##### Brano dato #####

Quello che penso, ve lo dico con franchezza... ah, quanto vorrei dirlo al mondo intero, oltre che a voi... quanto vorrei dire quello che penso... spiattellarlo di qua, di là... ma purtroppo non sempre è possibile. Sapete, anche voi... no? Io mi sono imposto di dirvelo qui, quello che credo che succederà... a me, intendo, eh! A me, che sono una persona un po' così... ballerina, instabile, per dirla in tutta franchezza. Che sia la paura della gente, che non mi permette di mantenere una certa vita per più di qualche anno? Io questo non lo so... ma di sicuro, quello che sto per dirvi, non lo posso sbandierare ai quattro venti, altrimenti...!
Insomma, il mondo, la gente... son quelli che sono. Dobbiamo prenderci quello che ci spetta... dire quello che si pensa, al giorno d'oggi, non è mica una cosa semplice, almeno per me... io non so come sia per voi, ma onestamente, per come temo le persone, prima di parlarci ho imparato che conviene studiarle a fondo... oh, troppe sberle, mi son preso! Mi son fidato... gente buona, mica criminali attestati! Eppure... io le sberle me le sono beccate. Inizialmente reagivo d'impulso, ma forse sono io... non so reagire, non mi so comportare... da giovane, una cosa che non mi andava bene significava la liberazione immediata di un calcio in culo, una sberla, un vaffanculo che restituivo! Una rottura totale del rapporto!

#####

■ Compito breve 1 ■
Con quali due aggettivi chi parla nel brano dato descrive se stesso?
■ Compito breve 2 ■
Riporta le righe dei record dalla riga che contiene "catalogue / barcode: US 2781524" fino alla fine dei record, entrambe incluse, rinominando "collection date" in "date of collection" e lasciando invariato tutto il resto. Escludi le immagini.

##### Record estratti #####

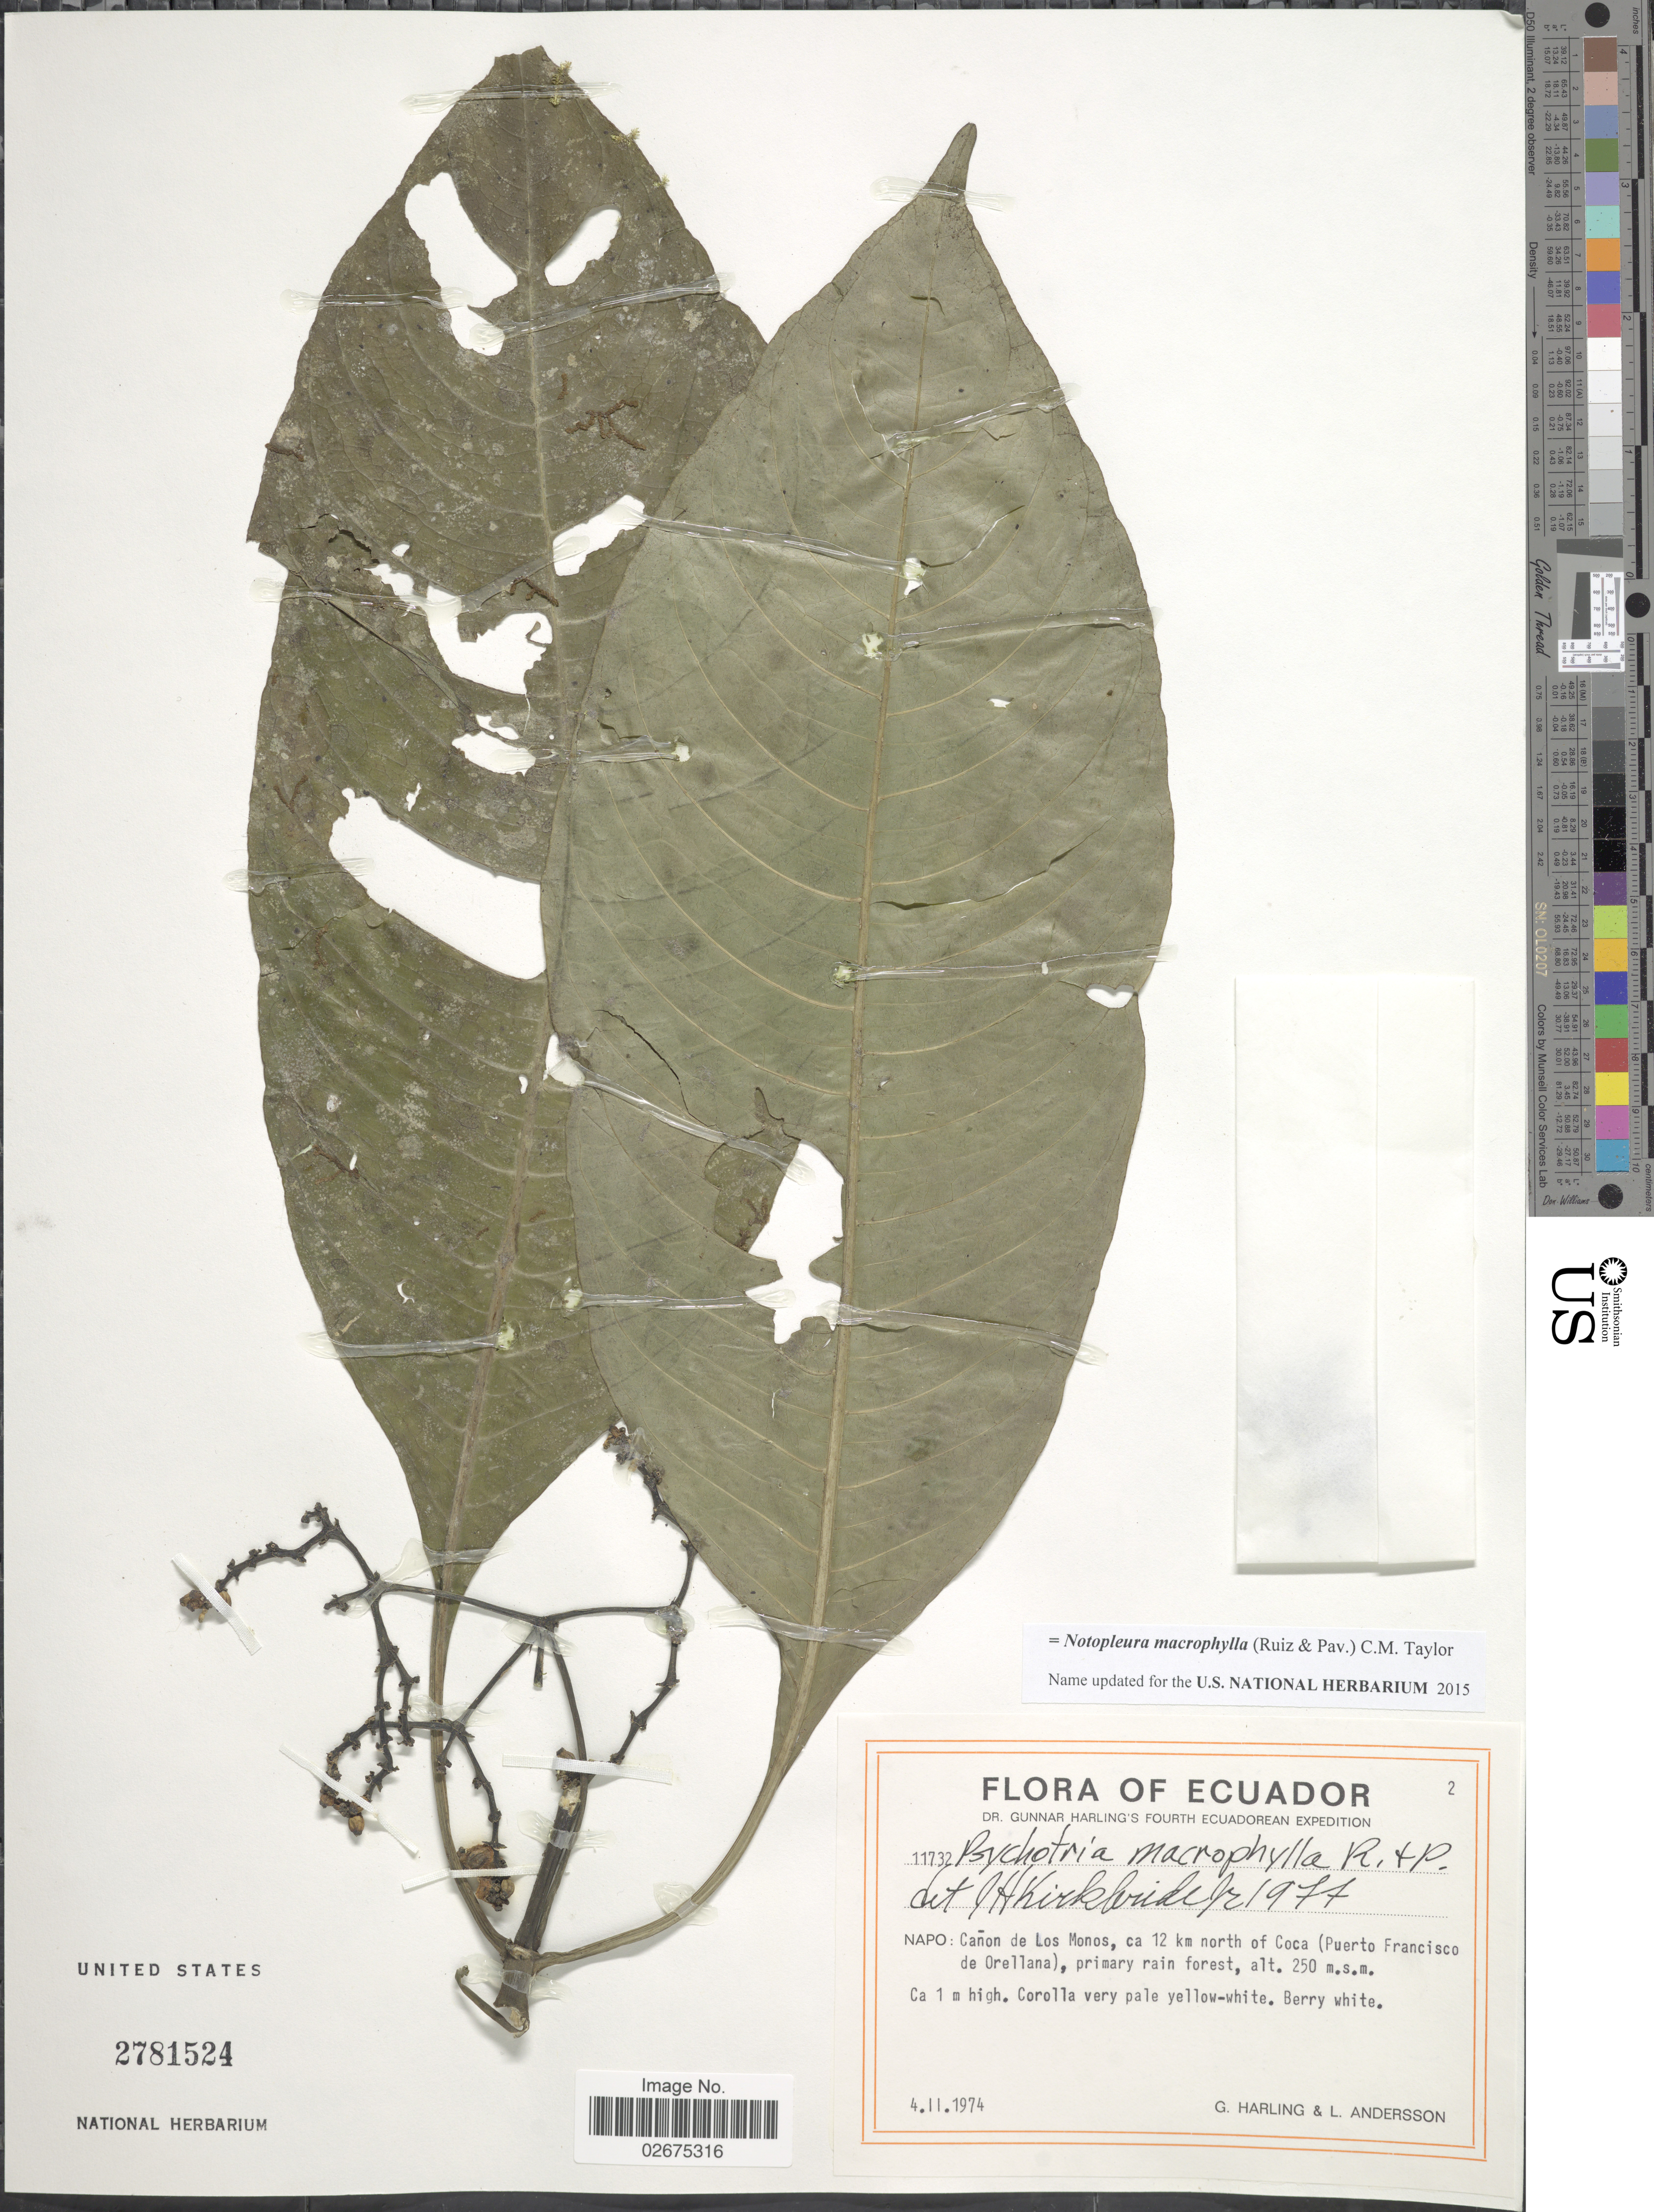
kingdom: Plantae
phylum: Tracheophyta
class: Magnoliopsida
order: Gentianales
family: Rubiaceae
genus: Notopleura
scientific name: Notopleura macrophylla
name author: (Ruiz & Pav.) C.M. Taylor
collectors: G. Harling & L. Andersson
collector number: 11732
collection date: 1971-02-04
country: Ecuador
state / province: Napo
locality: Cañon de Los Monos, ca 12 km north of Coca (Puerto Francisco de Orellana), primary rain forest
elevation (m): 250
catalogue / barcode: US 2781524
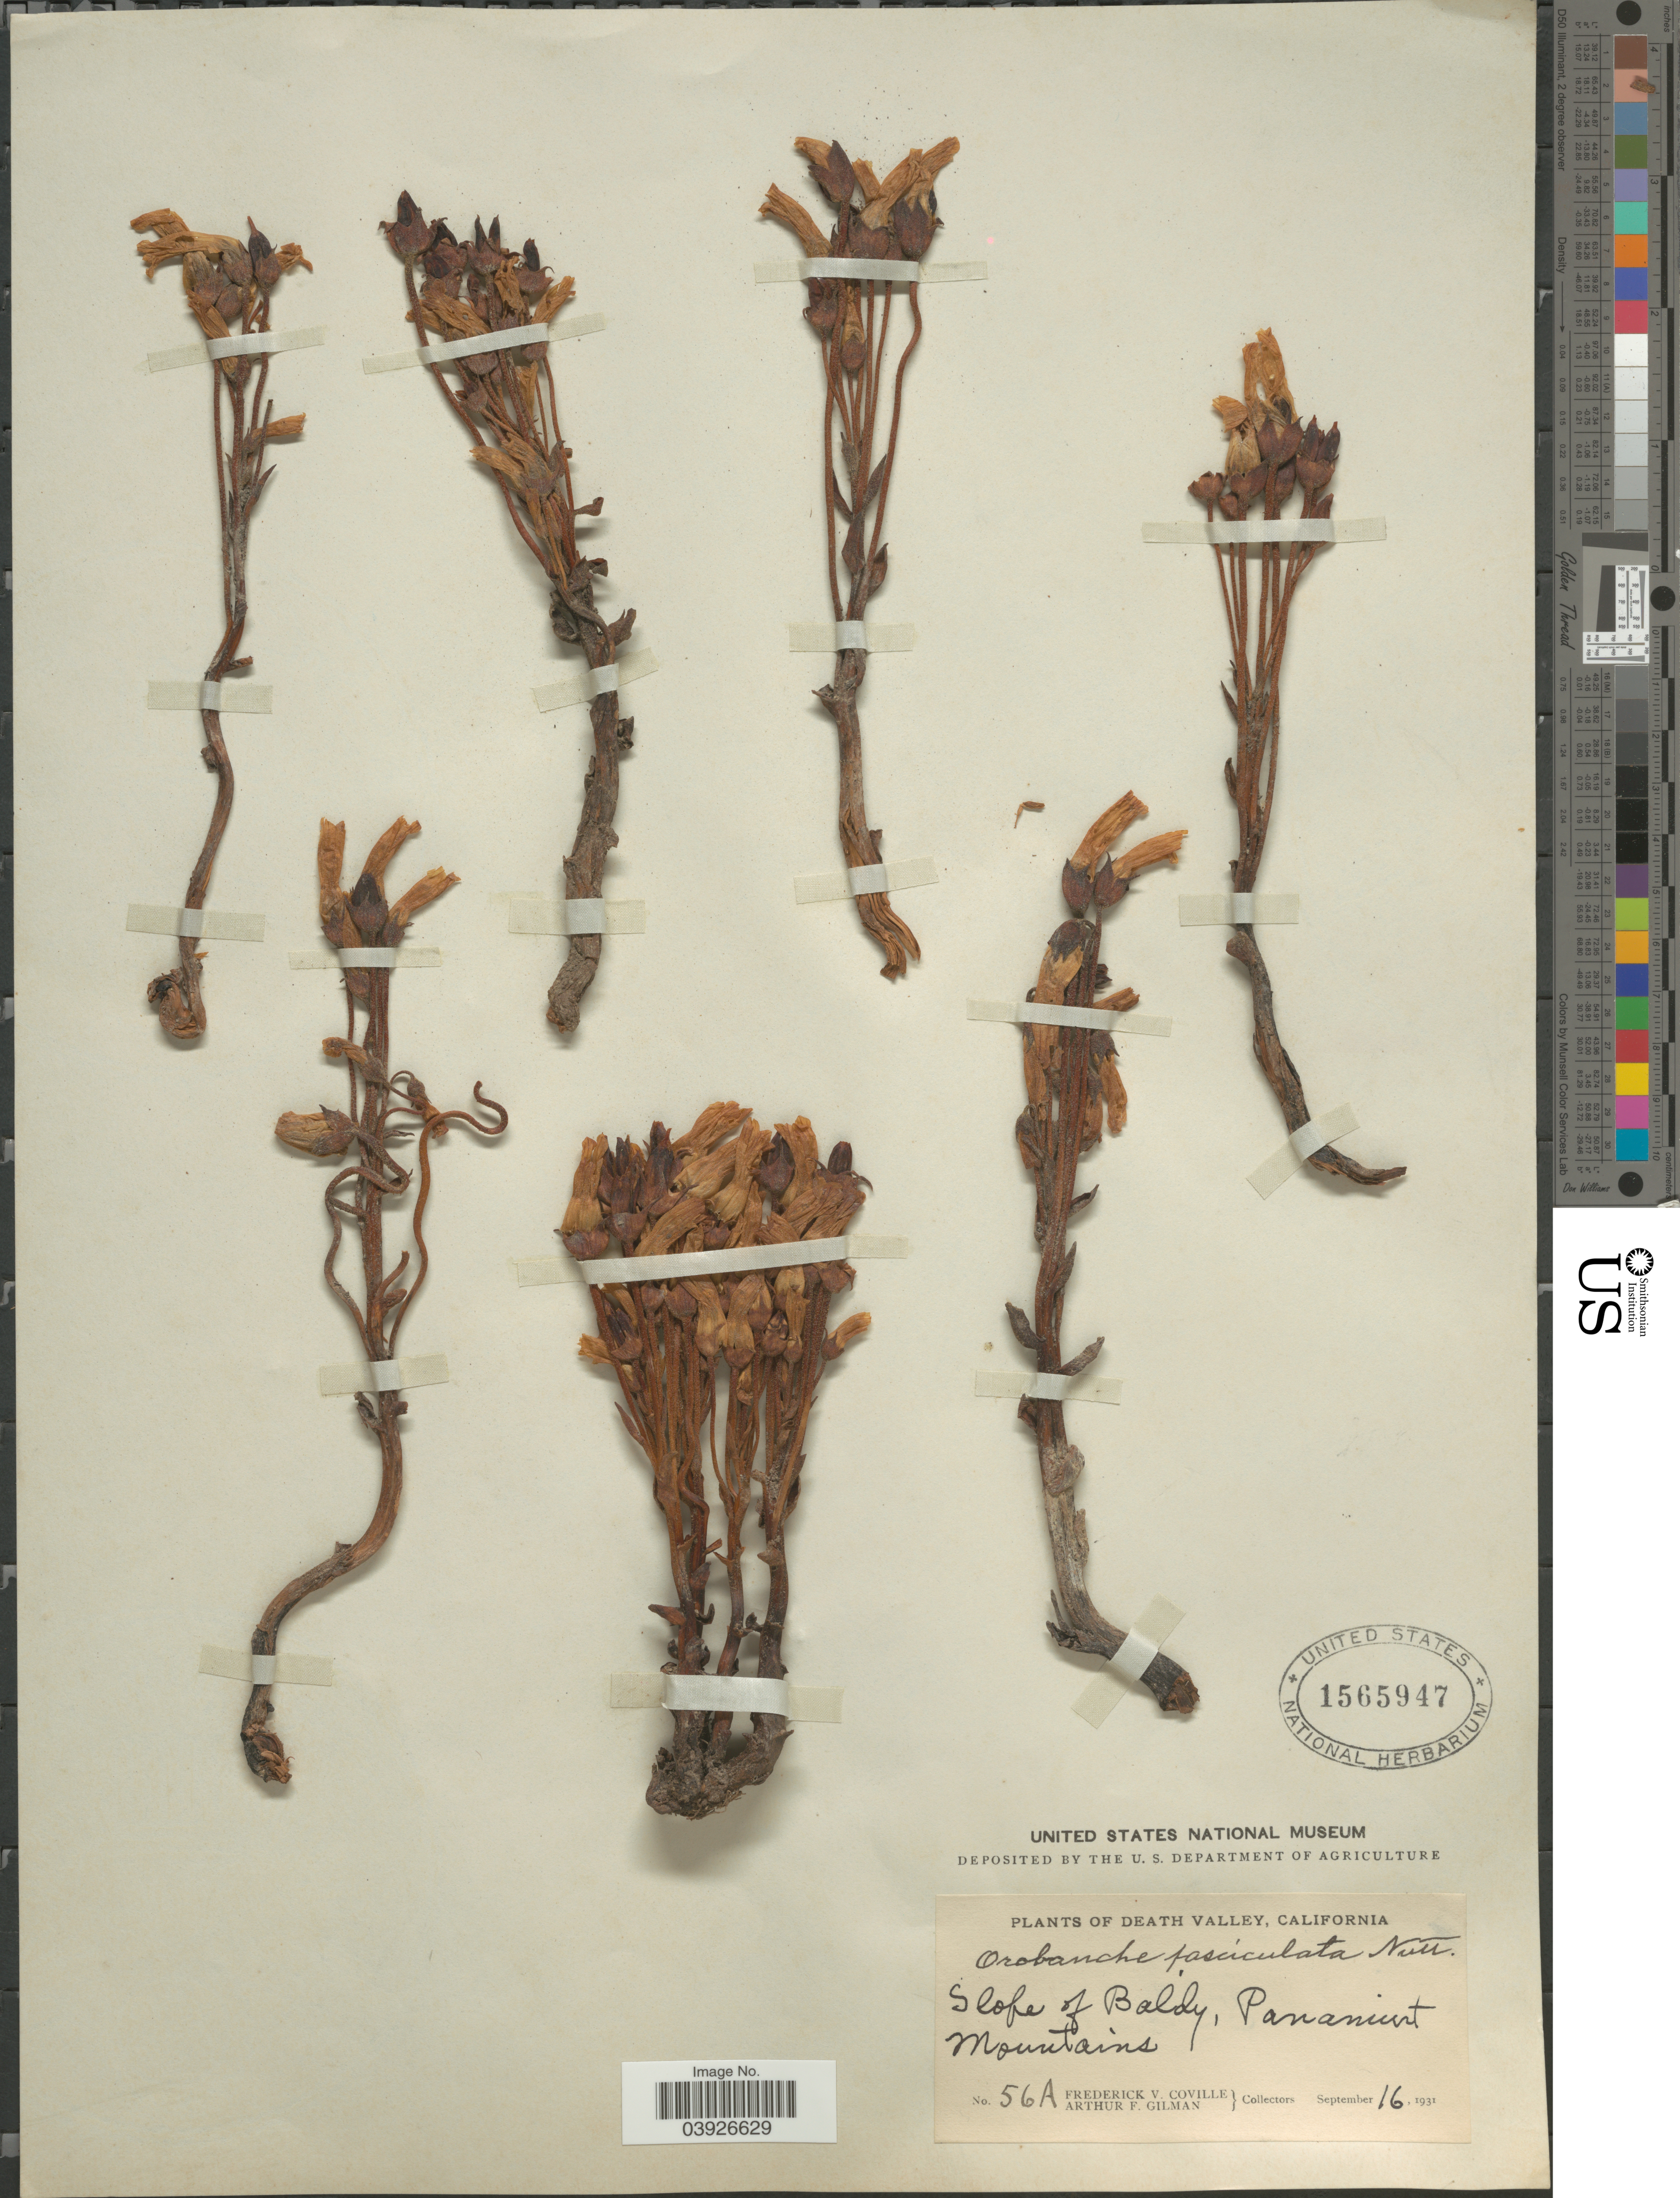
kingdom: Plantae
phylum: Tracheophyta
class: Magnoliopsida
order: Lamiales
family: Orobanchaceae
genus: Aphyllon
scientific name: Aphyllon fasciculatum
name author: (Nutt.) Torr. & A. Gray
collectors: F. V. Coville & A. Gilman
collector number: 56A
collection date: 1931-09-16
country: United States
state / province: California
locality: Death Valley. Slope of Baldy, Panamint Mountains.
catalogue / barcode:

#####

■ Risultato atteso 1 ■
Ballerina e instabile.

■ Risultato atteso 2 ■
catalogue / barcode: US 2781524
kingdom: Plantae
phylum: Tracheophyta
class: Magnoliopsida
order: Lamiales
family: Orobanchaceae
genus: Aphyllon
scientific name: Aphyllon fasciculatum
name author: (Nutt.) Torr. & A. Gray
collectors: F. V. Coville & A. Gilman
collector number: 56A
date of collection: 1931-09-16
country: United States
state / province: California
locality: Death Valley. Slope of Baldy, Panamint Mountains.
catalogue / barcode:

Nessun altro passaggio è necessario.